A Alep, la deuxième ville du pays, le cessez-le-feu temporaire imposé il y a une semaine aux belligérants a expiré à minuit (mercredi 21H00 GMT), sans être prolongé comme ce fut le cas à deux reprises.

Dans la nuit, deux rebelles ont été tués dans une frappe sur le quartier al-Chaar, a indiqué l’Observatoire syrien des droits de l’Homme (OSDH). Selon la défense civile, deux barils ont été largués par l’armée de l’air sur un quartier rebelle, sans faire de victime.

Près de 300 personnes ont été tués à Alep dans les combats qui ont fait voler en éclat le 22 avril le cessez-le-feu instauré en Syrie le 27 février sous l’égide de Moscou et Washington.

‘Des actes, pas des paroles’

Après cet échec, le conflit sera au centre d’une nouvelle réunion le 17 mai à Vienne du Groupe international de soutien à la Syrie (GISS), co-présidé par les Etats-Unis et la Russie.

Ces derniers se sont engagés à « redoubler d’efforts » pour aboutir à un règlement politique de cette guerre particulièrement complexe mettant aux prises un régime qui veut regagner du territoire avec l’appui de l’aviation russe, des rebelles en perte de vitesse, des groupes jihadistes rivaux EI et Al-Nosra, ainsi que les forces kurdes qui ont constitué une région de facto autonome.

Mais pour le coordinateur de l’opposition Riad Hijab, interviewé par l’AFP, « cela fait cinq ans que le peuple syrien meurt. Nous voulons des actes, et non plus des paroles, de la part de nos amis ».

« Nous espérons que les Etats-Unis, les Français, les Britanniques, les Allemands et autres vont agir sur le terrain », a-t-il souligné, en rappelant que la rébellion se battait à la fois contre le régime et ses alliés, l’EI et les forces kurdes.

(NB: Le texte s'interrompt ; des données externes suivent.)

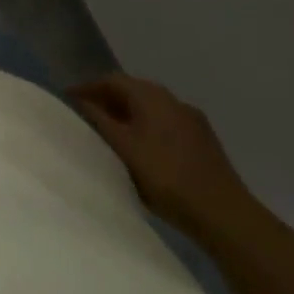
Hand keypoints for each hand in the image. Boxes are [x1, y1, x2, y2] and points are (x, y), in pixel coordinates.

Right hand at [67, 75, 254, 240]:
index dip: (88, 87)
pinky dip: (148, 127)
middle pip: (133, 90)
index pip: (112, 80)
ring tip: (112, 132)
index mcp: (151, 96)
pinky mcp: (204, 141)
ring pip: (152, 108)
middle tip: (87, 114)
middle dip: (108, 99)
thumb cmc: (165, 176)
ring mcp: (192, 120)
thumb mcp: (123, 148)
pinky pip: (167, 123)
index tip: (69, 98)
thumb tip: (81, 101)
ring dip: (129, 114)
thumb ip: (99, 121)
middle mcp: (173, 100)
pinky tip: (143, 148)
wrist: (224, 213)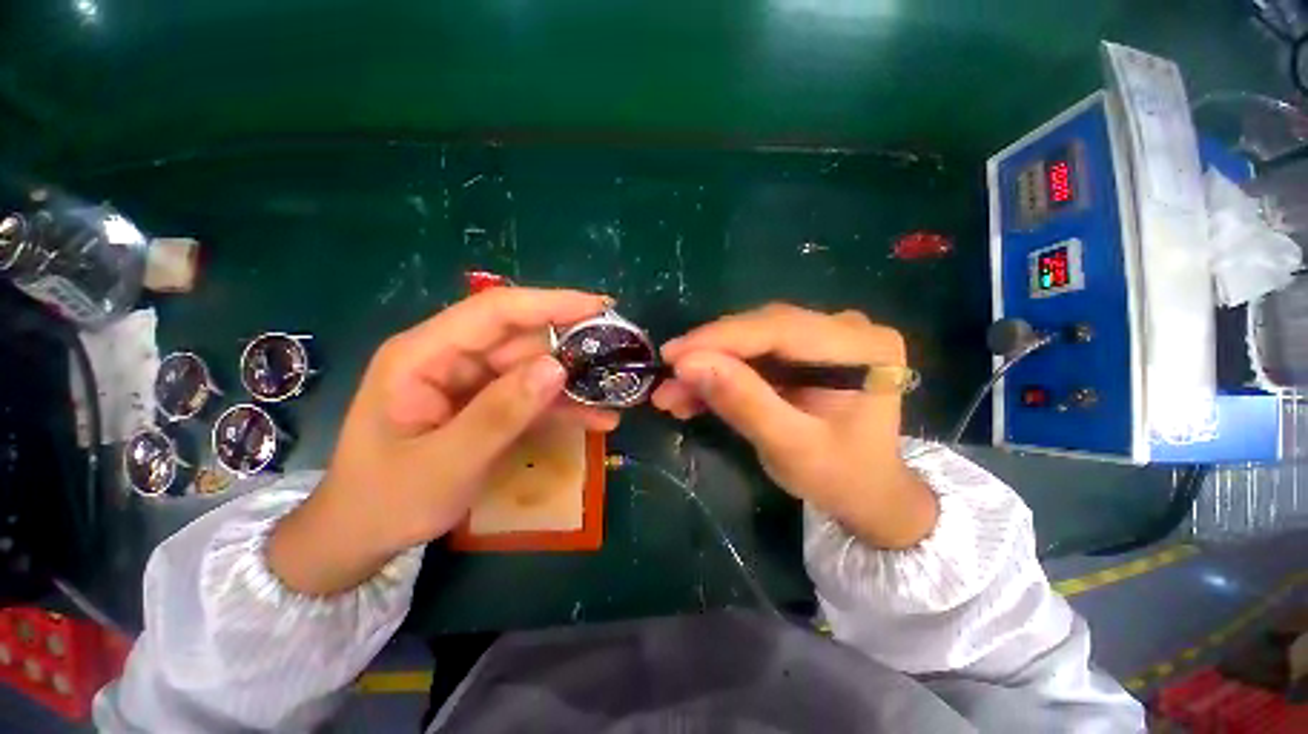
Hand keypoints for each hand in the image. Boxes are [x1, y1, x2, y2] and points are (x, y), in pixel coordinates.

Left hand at [269, 288, 617, 594]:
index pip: (494, 311)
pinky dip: (563, 405)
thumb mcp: (446, 463)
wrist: (363, 535)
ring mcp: (471, 381)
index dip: (550, 303)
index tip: (599, 307)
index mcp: (423, 355)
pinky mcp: (487, 403)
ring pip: (534, 367)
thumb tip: (557, 368)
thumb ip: (500, 414)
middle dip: (572, 346)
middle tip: (619, 355)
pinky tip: (597, 418)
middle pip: (522, 338)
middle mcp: (450, 357)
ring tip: (616, 393)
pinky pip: (531, 395)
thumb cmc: (387, 500)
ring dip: (574, 381)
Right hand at [653, 304, 937, 548]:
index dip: (721, 339)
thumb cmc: (842, 477)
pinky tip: (692, 394)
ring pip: (750, 341)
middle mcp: (845, 329)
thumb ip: (743, 403)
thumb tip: (687, 365)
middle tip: (666, 377)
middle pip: (762, 330)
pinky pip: (753, 355)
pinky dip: (721, 374)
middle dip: (709, 354)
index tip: (672, 356)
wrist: (867, 492)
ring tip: (671, 394)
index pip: (780, 329)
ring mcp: (823, 337)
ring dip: (709, 366)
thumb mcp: (790, 447)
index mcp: (862, 347)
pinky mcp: (803, 351)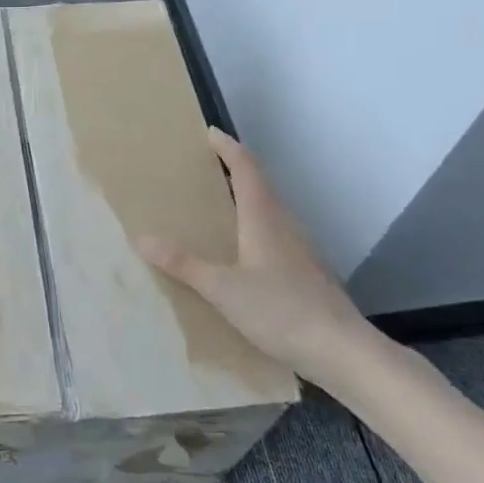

M. Hijab a réclamé des armes antiaériennes pour contrer les bombardements ainsi que des mesures contre le régime qui bénéficie, selon lui, d’un « feu vert pour poursuivre ses exactions ».

Première aide à Daraya

Dans la province centrale de Hama, Al-Nosra et des groupes islamistes se sont emparés du village alaouite d’al-Zara. « Ils ont kidnappé des familles alaouites aux abords du village » dans la foulée de l’assaut, a précisé l’OSDH.

« Des groupes terroristes se sont infiltrés à al-Zara, ont commis un massacre ainsi que des destructions et des pillages », a pour sa part rapporté l’agence officielle Sana.

Par ailleurs, sept frappes du régime ont visé jeudi la Ghouta orientale, bastion de la rébellion à l’est de Damas, d’après l’OSDH.

Dans la province sud de Deraa, au moins sept civils dont deux enfants ont été tués par des roquettes de rebelles et d’Al-Nosra sur deux localités contrôlées par une organisation affiliée à l’EI.

A l’ouest de la capitale, le CICR, le Croissant rouge syrien et l’ONU se préparaient à faire « entrer aujourd’hui la première aide humanitaire dans la ville de Daraya depuis le début du siège (des troupes du régime, ndlr) en novembre 2012 », a indiqué Pawel Krzysiek, porte-parole du CICR en Syrie.

Le régime refusait jusqu’à présent de faire rentrer de l’aide à Daraya, un fief rebelle très symbolique pour l’opposition car elle échappe au régime depuis quatre ans. La ville était à la pointe de la révolte contre Bachar al-Assad lorsqu’elle a éclaté en mars 2011.

Dans la ville, aujourd’hui presque entièrement détruite et qui a perdu 90% de ses 80.000 habitants, ceux qui restent souffrent de malnutrition.